How to evaluate the performance of a dimensionality reduction algorithm

mohammad_alqoqa · November 26, 2023, 9:40pm

hi I need to know
How to evaluate the performance of a dimensionality reduction algorithm knime,
what node do I need to use to know if the result of this algorithm is good
or if 2 columns instead of 10 is good or must be 3.

DiaAzul · November 27, 2023, 12:27am

You can use the Principle Component Analysis (PCA) nodes to effect dimensionality reduction.

You can use the eigenvalue column in the spectral decomposition output of the PCA compute node to understand how much information is included in each PCA dimension of your data:
(a) Copy eigenvalues column to excel
(b) Sort values descending (largest to smallest).
(c) Scale values so that the total is 100%.
(d) The cumulative total tells you how much data is included in the first ‘n’ dimensions.

In the following table 96.23% of the information in the original data is carried in the first four dimensions from the PCA output.

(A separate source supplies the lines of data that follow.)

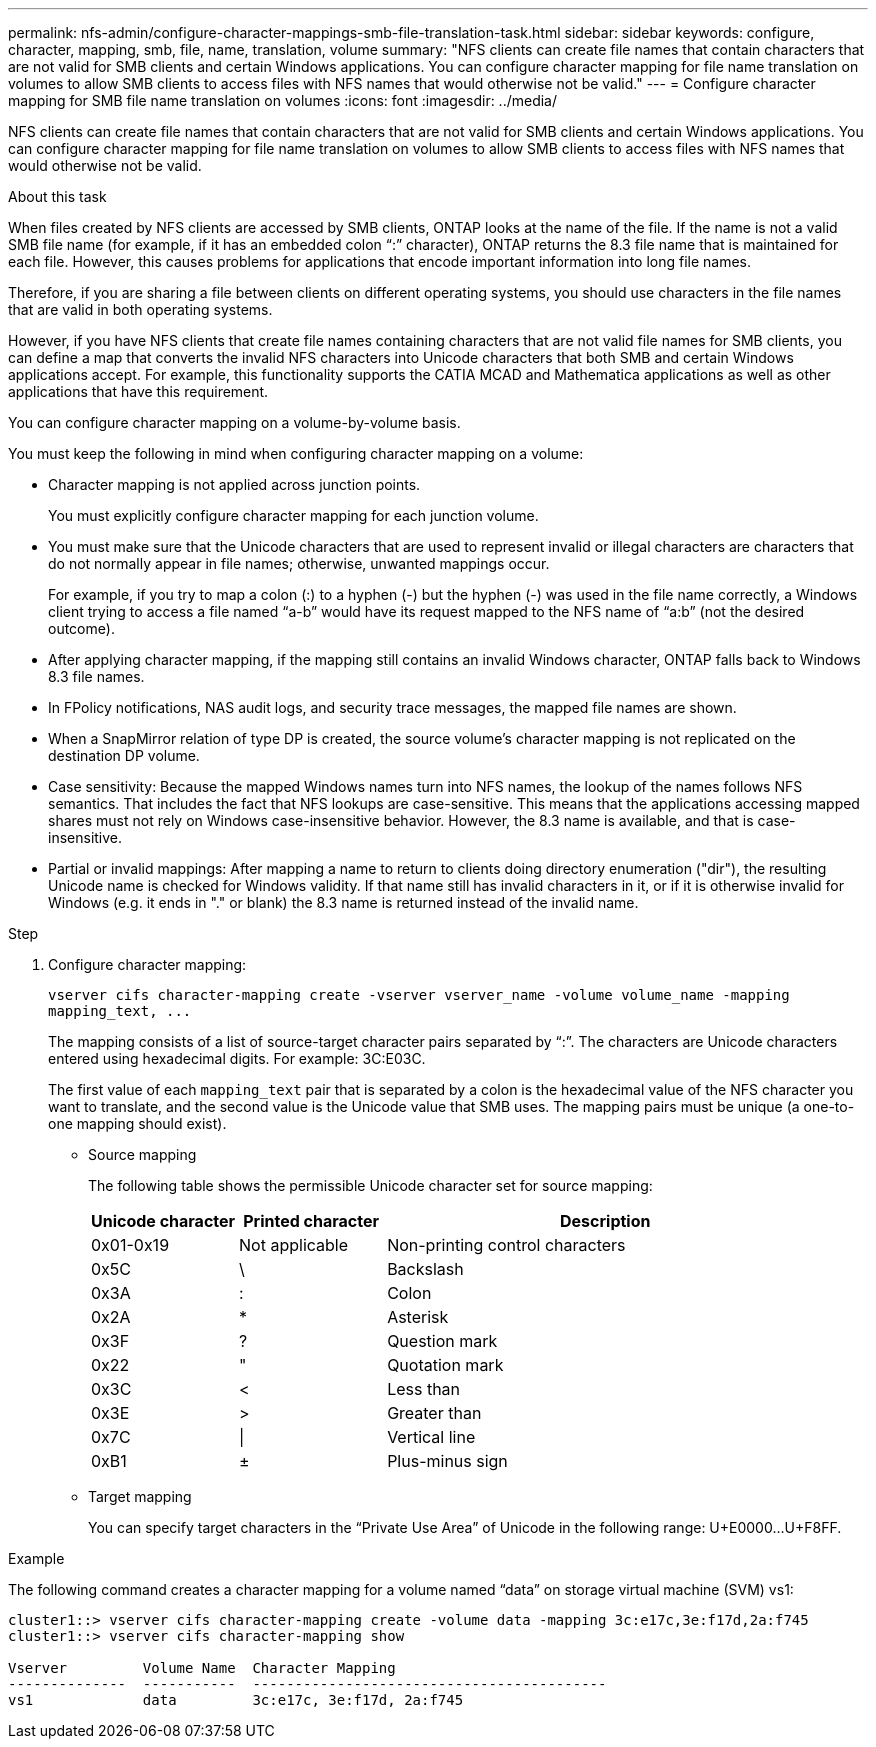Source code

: ---
permalink: nfs-admin/configure-character-mappings-smb-file-translation-task.html
sidebar: sidebar
keywords: configure, character, mapping, smb, file, name, translation, volume
summary: "NFS clients can create file names that contain characters that are not valid for SMB clients and certain Windows applications. You can configure character mapping for file name translation on volumes to allow SMB clients to access files with NFS names that would otherwise not be valid."
---
= Configure character mapping for SMB file name translation on volumes
:icons: font
:imagesdir: ../media/

[.lead]
NFS clients can create file names that contain characters that are not valid for SMB clients and certain Windows applications. You can configure character mapping for file name translation on volumes to allow SMB clients to access files with NFS names that would otherwise not be valid.

.About this task

When files created by NFS clients are accessed by SMB clients, ONTAP looks at the name of the file. If the name is not a valid SMB file name (for example, if it has an embedded colon "`:`" character), ONTAP returns the 8.3 file name that is maintained for each file. However, this causes problems for applications that encode important information into long file names.

Therefore, if you are sharing a file between clients on different operating systems, you should use characters in the file names that are valid in both operating systems.

However, if you have NFS clients that create file names containing characters that are not valid file names for SMB clients, you can define a map that converts the invalid NFS characters into Unicode characters that both SMB and certain Windows applications accept. For example, this functionality supports the CATIA MCAD and Mathematica applications as well as other applications that have this requirement.

You can configure character mapping on a volume-by-volume basis.

You must keep the following in mind when configuring character mapping on a volume:

* Character mapping is not applied across junction points.
+
You must explicitly configure character mapping for each junction volume.

* You must make sure that the Unicode characters that are used to represent invalid or illegal characters are characters that do not normally appear in file names; otherwise, unwanted mappings occur.
+
For example, if you try to map a colon (:) to a hyphen (-) but the hyphen (-) was used in the file name correctly, a Windows client trying to access a file named "`a-b`" would have its request mapped to the NFS name of "`a:b`" (not the desired outcome).

* After applying character mapping, if the mapping still contains an invalid Windows character, ONTAP falls back to Windows 8.3 file names.
* In FPolicy notifications, NAS audit logs, and security trace messages, the mapped file names are shown.
* When a SnapMirror relation of type DP is created, the source volume's character mapping is not replicated on the destination DP volume.
* Case sensitivity: Because the mapped Windows names turn into NFS names, the lookup of the names follows NFS semantics. That includes the fact that NFS lookups are case-sensitive. This means that the applications accessing mapped shares must not rely on Windows case-insensitive behavior. However, the 8.3 name is available, and that is case-insensitive.
* Partial or invalid mappings: After mapping a name to return to clients doing directory enumeration ("dir"), the resulting Unicode name is checked for Windows validity. If that name still has invalid characters in it, or if it is otherwise invalid for Windows (e.g. it ends in "." or blank) the 8.3 name is returned instead of the invalid name.

.Step

. Configure character mapping:
+
`+vserver cifs character-mapping create -vserver vserver_name -volume volume_name -mapping mapping_text, ...+`
+
The mapping consists of a list of source-target character pairs separated by "`:`". The characters are Unicode characters entered using hexadecimal digits. For example: 3C:E03C.
+
The first value of each `mapping_text` pair that is separated by a colon is the hexadecimal value of the NFS character you want to translate, and the second value is the Unicode value that SMB uses. The mapping pairs must be unique (a one-to-one mapping should exist).

 ** Source mapping
+
The following table shows the permissible Unicode character set for source mapping:
+
[cols="20,20,60"]
|===

h| Unicode character h| Printed character h| Description

a|
0x01-0x19
a|
Not applicable
a|
Non-printing control characters
a|
0x5C
a|
\
 a|
Backslash
a|
0x3A
a|
:
a|
Colon
a|
0x2A
a|
*
a|
Asterisk
a|
0x3F
a|
?
a|
Question mark
a|
0x22
a|
"
a|
Quotation mark
a|
0x3C
a|
<
a|
Less than
a|
0x3E
a|
>
a|
Greater than
a|
0x7C
a|
\|
a|
Vertical line
a|
0xB1
a|
±
a|
Plus-minus sign
|===

 ** Target mapping
+
You can specify target characters in the "`Private Use Area`" of Unicode in the following range: U+E0000...U+F8FF.

.Example

The following command creates a character mapping for a volume named "`data`" on storage virtual machine (SVM) vs1:

----
cluster1::> vserver cifs character-mapping create -volume data -mapping 3c:e17c,3e:f17d,2a:f745
cluster1::> vserver cifs character-mapping show

Vserver         Volume Name  Character Mapping
--------------  -----------  ------------------------------------------
vs1             data         3c:e17c, 3e:f17d, 2a:f745
----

Dimension	Eigenvalues	Scaled	Cummulative
1	0.03689082	66.86%	66.86%
2	0.01209765	21.93%	88.79%
3	0.00293366	5.32%	94.11%
4	0.00116910	2.12%	96.23%
5	0.00073716	1.34%	97.56%
6	0.00053667	0.97%	98.54%
7	0.00046425	0.84%	99.38%
8	0.00016431	0.30%	99.68%
9	0.00012344	0.22%	99.90%
10	0.00005543	0.10%	100.00%
11	-0.00000000	0.00%	100.00%

Total	0.05517250	100.00%

In reality, you can use the PCA Apply node and select either the number of dimensions you want to use in your output (it will tell you the percentage of information retained), or you can directly input the minimum percentage of information you want to retain and it will work out how many dimensions you need.

DiaAzul

mlauber71 · November 27, 2023, 9:15am

@mohammad_alqoqa what I can offer are these links to articles about dimension reduction from the KNIME universe:

mohammad_alqoqa · November 27, 2023, 1:01pm

Thank you very much.

system · December 4, 2023, 1:02pm

This topic was automatically closed 7 days after the last reply. New replies are no longer allowed.